Je suis été implantée à l’oreille droite d’un implant Cochléar CP 810 en mai 2010 à l’hôpital de Besançon toujours par le Pr Chobaut.
Je n’ai eu ni vertige ni maux de tête et l’enlèvement des fils s’est passé en douceur, trois semaines plus tard on me le branchait. Mais j’étais encore un peu fatiguée de cette opération qui m’avait fait perdre un peu le sommeil.
Je m’attendais à une mise en route comme le premier mais contrairement, je n’ai pas eu de bruit métallique, des sons aigüe c’est vrai mais plus beau, quand mon audioprothésiste m’a parlé j’ai trouvé tout trop fort il a vite baissé le volume, l’audiogramme s’est révélé mauvais, mon Dr a voulu vérifier en me disant 2 mots sans lecture labiale, j’ai pu les répéter je ne me suis pas rendue compte combien c’était génial.
Le Pr Chobaut avait raison cet implant allait me plaire, et la touche sensibilité est l’innovation que je n’osais espérer elle vous permet d’être moins agressé par les bruits.
La rééducation a été plus facile au fil des réglages avec mon orthophoniste on a pu faire beaucoup plus de chose qu’avec le premier, tel que le travail dans le bruit et le téléphone, je reconnais qu’il ne m’est pas familier et me fait stresser mais je réponds à mes proches.
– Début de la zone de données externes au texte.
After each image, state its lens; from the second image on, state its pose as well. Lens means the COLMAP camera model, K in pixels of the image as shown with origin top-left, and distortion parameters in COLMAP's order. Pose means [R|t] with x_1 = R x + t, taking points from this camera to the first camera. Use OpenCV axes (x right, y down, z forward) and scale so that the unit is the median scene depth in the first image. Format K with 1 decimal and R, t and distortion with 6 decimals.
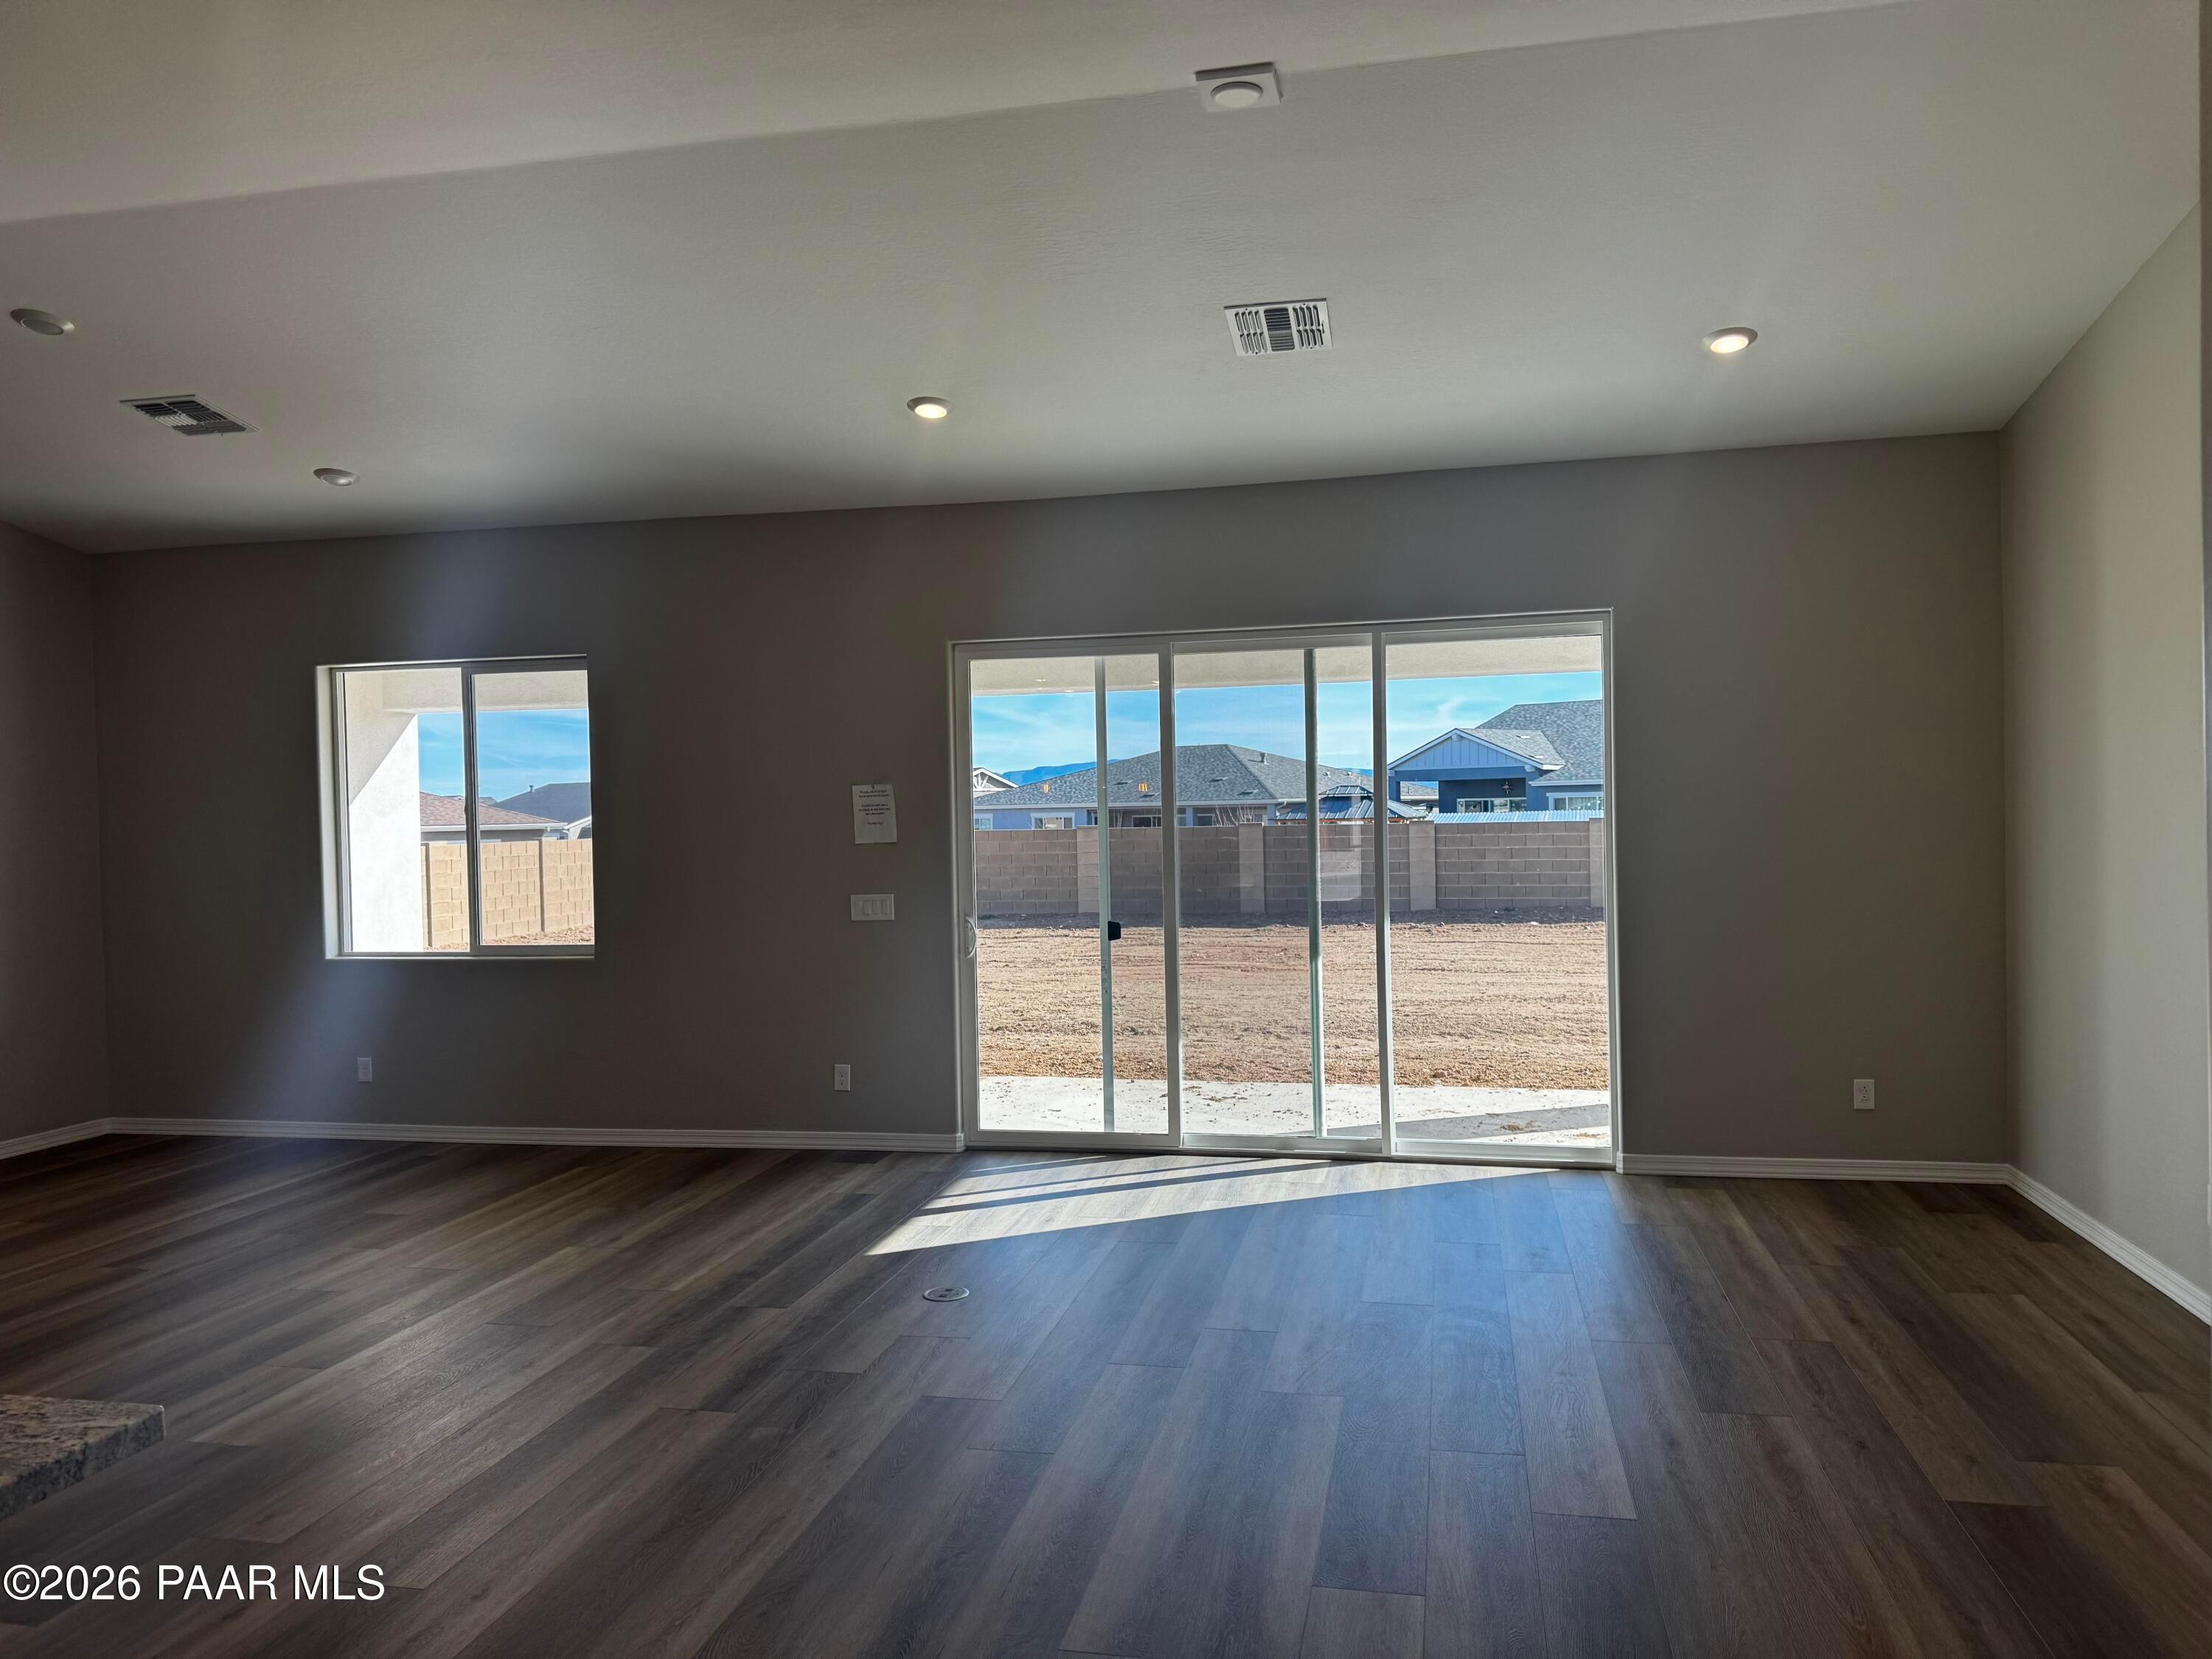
lens RADIAL K [[1553.3, 0, 1106.0], [0, 1553.3, 829.5], [0, 0, 1]] dist [-0.040278, -0.006668]
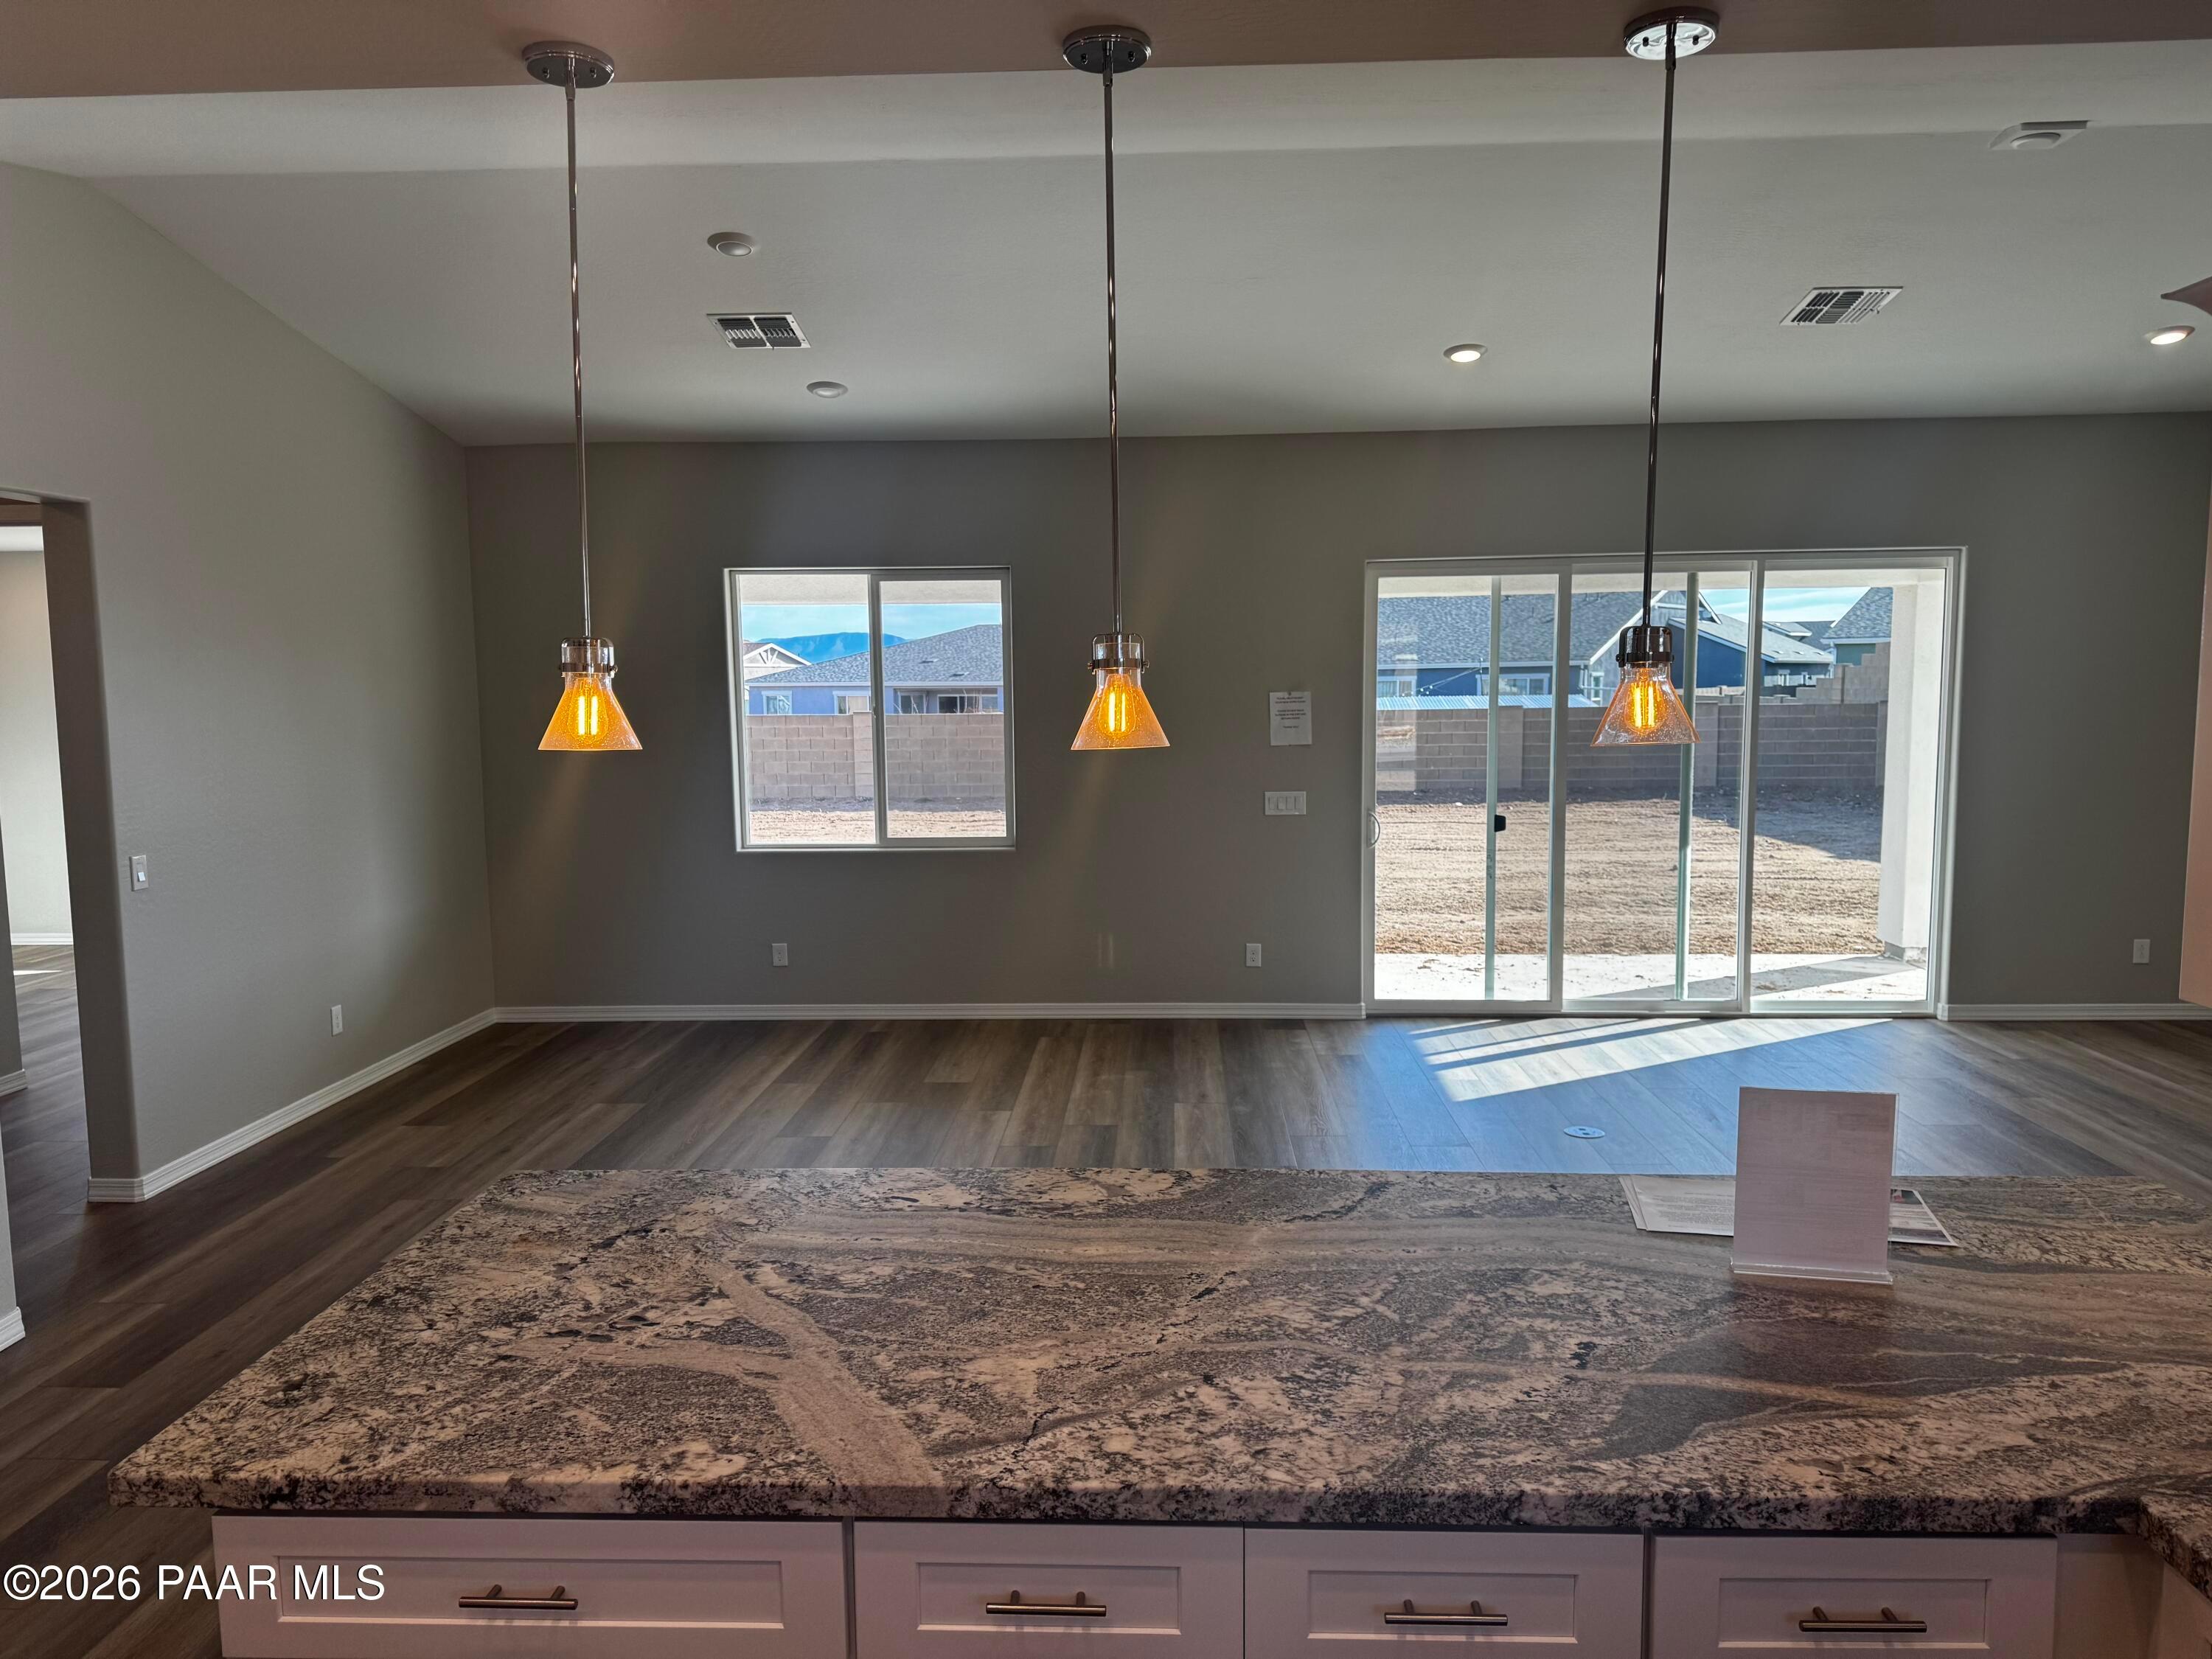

Aujourd’hui je peux dire que cet implant m’a changé la vie, malgré que je reste malentendante, maintenant je suis sure de ce que l’on me dit, et mon premier implant qui n’est pas si performant a son utilité ensemble il se complète, même si souvent je l’éteins pour mieux comprendre les films qui sont doublés et aussi dans des situations où je n’ai pas le réflexe ou la possibilité de régler la sensibilité. Puisque qu’avec celui-ci j’ai aussi la possibilité de le faire étant passée du contour Esprit 3 G au CP 810 en 2011.
Quand je suis à la campagne je remarque que les chants d’oiseaux sont beaucoup plus nets et nombreux qu’avec un seul. Mon répertoire de musique qui s’était arrêté avant les années 90 se recompile à nouveau, la musique est importante pour moi il n’y avait qu’elle pour calmer mes angoisses.
C’est vrai que le soir quand on met sécher les contours d’oreilles dans la boite de déshumidification, on se retrouve dans le silence. Mais c’est justement ces implants qui m’ont fait accepter de ne plus avoir peur du silence comme autrefois. Et des fois je me dis que c’est là le seul avantage qu’on a sur les entendants pouvoir couper le son.
Finalement j’y ai mis beaucoup d’énergie et je ne sais pas de quoi sera fait demain mais je vais tacher d’en prendre soin, devenir plus sociable j’y travaille, ainsi qu’avoir à nouveau une place dans la société.
Je ne mentionnerai personne, j’ai toujours eu du mal avec les noms propres mais je remercie toutes les personnes qui ont rendu possible cette renaissance.